START TASK INPUTS
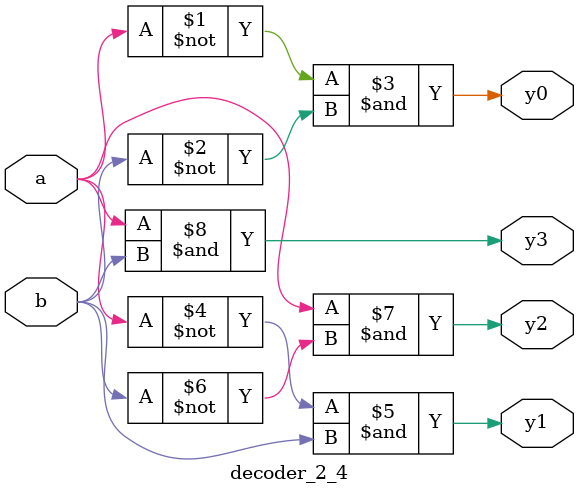
<source format=v>
module decoder_2_4(a,b,y0,y1,y2,y3);
input a,b;
output y0,y1,y2,y3;

assign y0 = ~a & ~b;
assign y1 = ~a & b;
assign y2 = a & ~b;
assign y3 = a & b;

endmodule

</source>
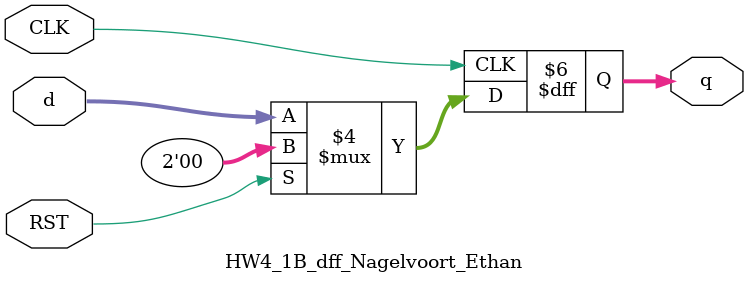
<source format=v>
`timescale 1ns / 1ps
module HW4_1B_dff_Nagelvoort_Ethan #(parameter WL = 2)
 (input CLK, RST,
 input [WL - 1 : 0] d,
 output reg [WL - 1 : 0] q);
 always @(posedge CLK) begin
 if(RST==1'b1)begin
  q <= 0; end
 else begin
 q <= d; end
 end
endmodule
</source>
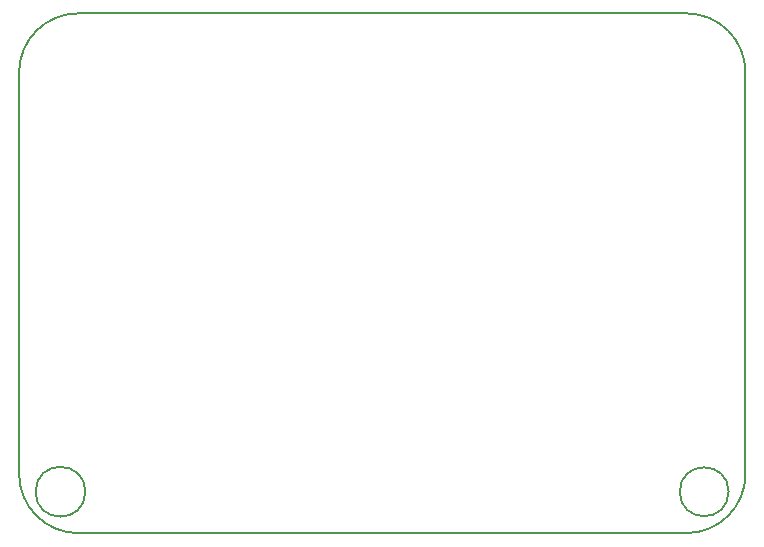
<source format=gbr>
G04 #@! TF.GenerationSoftware,KiCad,Pcbnew,5.0.1*
G04 #@! TF.CreationDate,2018-12-10T22:32:32+01:00*
G04 #@! TF.ProjectId,tamtam_board,74616D74616D5F626F6172642E6B6963,rev?*
G04 #@! TF.SameCoordinates,Original*
G04 #@! TF.FileFunction,Profile,NP*
%FSLAX46Y46*%
G04 Gerber Fmt 4.6, Leading zero omitted, Abs format (unit mm)*
G04 Created by KiCad (PCBNEW 5.0.1) date dilluns, 10 de desembre de 2018, 22:32:32 CET*
%MOMM*%
%LPD*%
G01*
G04 APERTURE LIST*
%ADD10C,0.150000*%
G04 APERTURE END LIST*
D10*
X56120000Y-66740000D02*
G75*
G03X56120000Y-66740000I-2110000J0D01*
G01*
X110580000Y-66740000D02*
G75*
G03X110580000Y-66740000I-2070000J0D01*
G01*
X55510000Y-70240000D02*
X107010000Y-70240000D01*
X50510000Y-31240000D02*
X50510000Y-65240000D01*
X107010000Y-26240000D02*
X55510000Y-26240000D01*
X112010000Y-65240000D02*
X112010000Y-31260000D01*
X55530000Y-70239960D02*
G75*
G02X50510000Y-65240000I-20000J4999960D01*
G01*
X50510000Y-31240000D02*
G75*
G02X55510000Y-26240000I5000000J0D01*
G01*
X107010000Y-26240000D02*
G75*
G02X112010000Y-31240000I0J-5000000D01*
G01*
X112010000Y-65240000D02*
G75*
G02X107010000Y-70240000I-5000000J0D01*
G01*
M02*

</source>
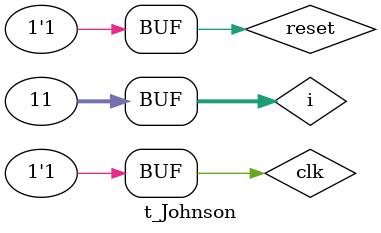
<source format=v>
`timescale 1ns/1ps
module t_Johnson;
reg clk,reset;
wire [3:0] A;

Johnson J(.clk(clk),.reset(reset),.A(A));

integer i;

initial
begin
reset=0;
#2
$dumpfile("Johnson.vcd");
$dumpvars(clk,A);
reset=1;

clk=0;
for(i=0;i<=10;i++)
#5 clk=~clk;
end
 

initial
$monitor("%4b",A);

endmodule
</source>
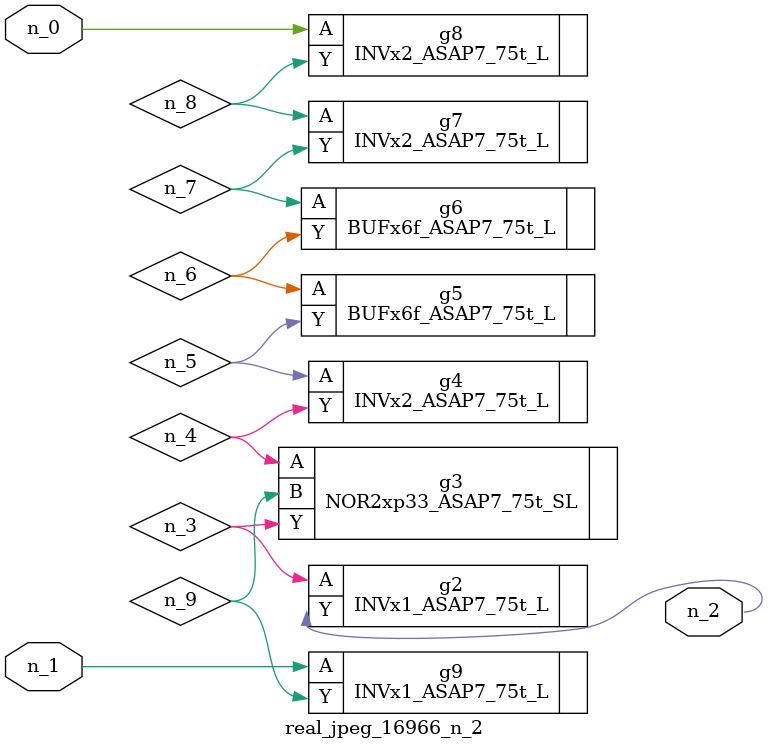
<source format=v>
module real_jpeg_16966_n_2 (n_1, n_0, n_2);

input n_1;
input n_0;

output n_2;

wire n_5;
wire n_4;
wire n_8;
wire n_6;
wire n_7;
wire n_3;
wire n_9;

INVx2_ASAP7_75t_L g8 ( 
.A(n_0),
.Y(n_8)
);

INVx1_ASAP7_75t_L g9 ( 
.A(n_1),
.Y(n_9)
);

INVx1_ASAP7_75t_L g2 ( 
.A(n_3),
.Y(n_2)
);

NOR2xp33_ASAP7_75t_SL g3 ( 
.A(n_4),
.B(n_9),
.Y(n_3)
);

INVx2_ASAP7_75t_L g4 ( 
.A(n_5),
.Y(n_4)
);

BUFx6f_ASAP7_75t_L g5 ( 
.A(n_6),
.Y(n_5)
);

BUFx6f_ASAP7_75t_L g6 ( 
.A(n_7),
.Y(n_6)
);

INVx2_ASAP7_75t_L g7 ( 
.A(n_8),
.Y(n_7)
);


endmodule
</source>
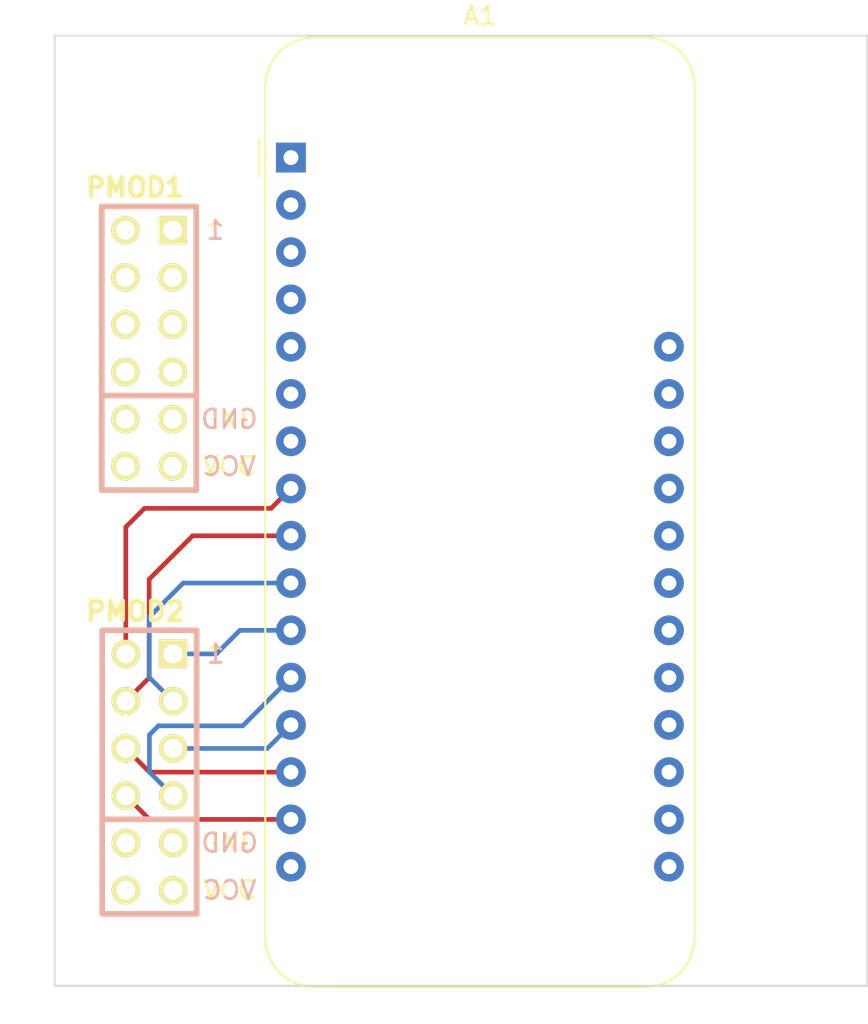
<source format=kicad_pcb>
(kicad_pcb (version 20221018) (generator pcbnew)

  (general
    (thickness 1.6)
  )

  (paper "A4")
  (layers
    (0 "F.Cu" signal)
    (31 "B.Cu" signal)
    (32 "B.Adhes" user "B.Adhesive")
    (33 "F.Adhes" user "F.Adhesive")
    (34 "B.Paste" user)
    (35 "F.Paste" user)
    (36 "B.SilkS" user "B.Silkscreen")
    (37 "F.SilkS" user "F.Silkscreen")
    (38 "B.Mask" user)
    (39 "F.Mask" user)
    (40 "Dwgs.User" user "User.Drawings")
    (41 "Cmts.User" user "User.Comments")
    (42 "Eco1.User" user "User.Eco1")
    (43 "Eco2.User" user "User.Eco2")
    (44 "Edge.Cuts" user)
    (45 "Margin" user)
    (46 "B.CrtYd" user "B.Courtyard")
    (47 "F.CrtYd" user "F.Courtyard")
    (48 "B.Fab" user)
    (49 "F.Fab" user)
    (50 "User.1" user)
    (51 "User.2" user)
    (52 "User.3" user)
    (53 "User.4" user)
    (54 "User.5" user)
    (55 "User.6" user)
    (56 "User.7" user)
    (57 "User.8" user)
    (58 "User.9" user)
  )

  (setup
    (pad_to_mask_clearance 0)
    (pcbplotparams
      (layerselection 0x00010fc_ffffffff)
      (plot_on_all_layers_selection 0x0000000_00000000)
      (disableapertmacros false)
      (usegerberextensions false)
      (usegerberattributes true)
      (usegerberadvancedattributes true)
      (creategerberjobfile true)
      (dashed_line_dash_ratio 12.000000)
      (dashed_line_gap_ratio 3.000000)
      (svgprecision 4)
      (plotframeref false)
      (viasonmask false)
      (mode 1)
      (useauxorigin false)
      (hpglpennumber 1)
      (hpglpenspeed 20)
      (hpglpendiameter 15.000000)
      (dxfpolygonmode true)
      (dxfimperialunits true)
      (dxfusepcbnewfont true)
      (psnegative false)
      (psa4output false)
      (plotreference true)
      (plotvalue true)
      (plotinvisibletext false)
      (sketchpadsonfab false)
      (subtractmaskfromsilk false)
      (outputformat 1)
      (mirror false)
      (drillshape 1)
      (scaleselection 1)
      (outputdirectory "")
    )
  )

  (net 0 "")
  (net 1 "unconnected-(A1-AREF-Pad3)")
  (net 2 "/PROGRAM")
  (net 3 "GND")
  (net 4 "/ENABLE")
  (net 5 "/PR38B")
  (net 6 "/PR38D")
  (net 7 "/PR38C")
  (net 8 "/PR26A")
  (net 9 "/PR26B")
  (net 10 "/PB13A")
  (net 11 "/PB4B")
  (net 12 "/PB4A")
  (net 13 "/PT29B")
  (net 14 "/PT33B")
  (net 15 "/VUSB")
  (net 16 "/VBAT")
  (net 17 "/PB13B")
  (net 18 "/PT29A")
  (net 19 "/PT33A")
  (net 20 "/PT67A")
  (net 21 "/PT32B")
  (net 22 "/PR29D")
  (net 23 "/PR35A")
  (net 24 "/PB6A")
  (net 25 "/PB6B")
  (net 26 "unconnected-(PMOD1-J4_P-Pad9)")
  (net 27 "unconnected-(PMOD1-J4_N-Pad10)")
  (net 28 "/3V3")
  (net 29 "/PT67B")

  (footprint "pmod-conn_6x2:pmod_pin_array_6x2" (layer "F.Cu") (at 94.5 114.5))

  (footprint "pmod-conn_6x2:pmod_pin_array_6x2" (layer "F.Cu") (at 94.48 91.73))

  (footprint "Module:Adafruit_Feather" (layer "F.Cu") (at 102.108 81.4832))

  (gr_line (start 89.408 74.93) (end 133.096 74.93)
    (stroke (width 0.1) (type default)) (layer "Edge.Cuts") (tstamp 3ce7ec2b-702f-49ee-9796-057f82b7d0f8))
  (gr_line (start 133.096 125.984) (end 89.408 125.984)
    (stroke (width 0.1) (type default)) (layer "Edge.Cuts") (tstamp 62ace7a5-3b6f-4a57-9ef6-172a27a7f52d))
  (gr_line (start 133.096 74.93) (end 133.096 125.984)
    (stroke (width 0.1) (type default)) (layer "Edge.Cuts") (tstamp 7930edec-cfcb-460c-a7e3-0a3789c04add))
  (gr_line (start 89.408 125.984) (end 89.408 74.93)
    (stroke (width 0.1) (type default)) (layer "Edge.Cuts") (tstamp d3a15637-e169-4b67-b806-b93f92b3d8b8))

  (segment (start 94.234 100.33) (end 101.0412 100.33) (width 0.25) (layer "F.Cu") (net 8) (tstamp 3c74e748-c7a6-424f-9cda-3c1911fe1306))
  (segment (start 101.0412 100.33) (end 102.108 99.2632) (width 0.25) (layer "F.Cu") (net 8) (tstamp 3f92e7ad-e4d4-4faf-9fe4-ffb2400b8530))
  (segment (start 93.23 108.15) (end 93.23 101.334) (width 0.25) (layer "F.Cu") (net 8) (tstamp a7481488-b455-4bc3-95c0-3745eea75288))
  (segment (start 93.23 101.334) (end 94.234 100.33) (width 0.25) (layer "F.Cu") (net 8) (tstamp da349f29-7b7a-4788-974a-cf1409b5f0f0))
  (segment (start 94.488 104.14) (end 96.8248 101.8032) (width 0.25) (layer "F.Cu") (net 9) (tstamp 54a43de7-5459-4b8e-973a-7717336563ca))
  (segment (start 93.23 110.69) (end 94.488 109.432) (width 0.25) (layer "F.Cu") (net 9) (tstamp 78b01a49-af95-4a40-b5e9-64b707837005))
  (segment (start 94.488 109.432) (end 94.488 104.14) (width 0.25) (layer "F.Cu") (net 9) (tstamp 7e4b4608-ded9-4916-99ef-c76c4d347d73))
  (segment (start 96.8248 101.8032) (end 102.108 101.8032) (width 0.25) (layer "F.Cu") (net 9) (tstamp fa1b788c-5394-4dee-ac18-19044f5c3a5c))
  (segment (start 95.77 108.15) (end 98.098 108.15) (width 0.25) (layer "B.Cu") (net 10) (tstamp 36c856a9-3beb-4bd8-bf0f-7ce9850ad221))
  (segment (start 99.3648 106.8832) (end 102.108 106.8832) (width 0.25) (layer "B.Cu") (net 10) (tstamp 670c1c95-2e81-48e6-9e22-099dd73e5fdf))
  (segment (start 98.098 108.15) (end 99.3648 106.8832) (width 0.25) (layer "B.Cu") (net 10) (tstamp d531f5f4-00d5-4b27-a110-69a7a2297f7d))
  (segment (start 95.77 115.77) (end 94.5 114.5) (width 0.25) (layer "B.Cu") (net 11) (tstamp 67be2aa0-faba-41e1-b400-117b57c12d75))
  (segment (start 95 112) (end 95.014 112.014) (width 0.25) (layer "B.Cu") (net 11) (tstamp b8d5949b-925e-4fbb-97bb-23b9179a8bdc))
  (segment (start 95.014 112.014) (end 99.5172 112.014) (width 0.25) (layer "B.Cu") (net 11) (tstamp b8f7c942-d47a-4c7c-8d73-69cd06e8daae))
  (segment (start 94.5 112.5) (end 95 112) (width 0.25) (layer "B.Cu") (net 11) (tstamp ceaa6e46-9f71-4214-a35c-c7866e6c49a0))
  (segment (start 94.5 114.5) (end 94.5 112.5) (width 0.25) (layer "B.Cu") (net 11) (tstamp f453a9c6-7e16-4aa4-9445-4ef57fd168ff))
  (segment (start 99.5172 112.014) (end 102.108 109.4232) (width 0.25) (layer "B.Cu") (net 11) (tstamp f5f1bdae-becd-4f36-a730-fdf888cf9a22))
  (segment (start 95.77 113.23) (end 100.8412 113.23) (width 0.25) (layer "B.Cu") (net 12) (tstamp 922c483a-0f94-40b9-960f-dde8ca7939b7))
  (segment (start 100.8412 113.23) (end 102.108 111.9632) (width 0.25) (layer "B.Cu") (net 12) (tstamp da02d563-f45c-47ca-8a29-acfe32f62ef5))
  (segment (start 94.488 106.172) (end 96.3168 104.3432) (width 0.25) (layer "B.Cu") (net 17) (tstamp 09e5e6e8-fa2b-4a9c-9364-0e92d20135ea))
  (segment (start 96.3168 104.3432) (end 102.108 104.3432) (width 0.25) (layer "B.Cu") (net 17) (tstamp 742702b7-4324-448f-b223-a3a05debd8d0))
  (segment (start 94.488 109.408) (end 94.488 106.172) (width 0.25) (layer "B.Cu") (net 17) (tstamp 98b1fd7d-de82-4bf1-a873-1abe1b88b114))
  (segment (start 95.77 110.69) (end 94.488 109.408) (width 0.25) (layer "B.Cu") (net 17) (tstamp c41e5c40-a22d-4751-87e3-bd92152f8238))
  (segment (start 94.5032 114.5032) (end 102.108 114.5032) (width 0.25) (layer "F.Cu") (net 24) (tstamp 03874bdc-95ba-403a-95bb-1038be0d0333))
  (segment (start 93.23 113.23) (end 94.5032 114.5032) (width 0.25) (layer "F.Cu") (net 24) (tstamp 65b05f21-1c9a-4927-9b15-2cb289c86f9f))
  (segment (start 94.5032 117.0432) (end 102.108 117.0432) (width 0.25) (layer "F.Cu") (net 25) (tstamp 3845d579-c63f-4504-ba7d-cc3db0f6c876))
  (segment (start 93.23 115.77) (end 94.5032 117.0432) (width 0.25) (layer "F.Cu") (net 25) (tstamp 720bc585-c023-4fac-8ac6-db9dbfeefaf7))

)

</source>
END TASK INPUTS
- **WHAT TO PRODUCE**: Pull out all lines from the entries above that include the word "unconnected".

- **RESPONSE BELOW**:
  (net 1 "unconnected-(A1-AREF-Pad3)")
  (net 26 "unconnected-(PMOD1-J4_P-Pad9)")
  (net 27 "unconnected-(PMOD1-J4_N-Pad10)")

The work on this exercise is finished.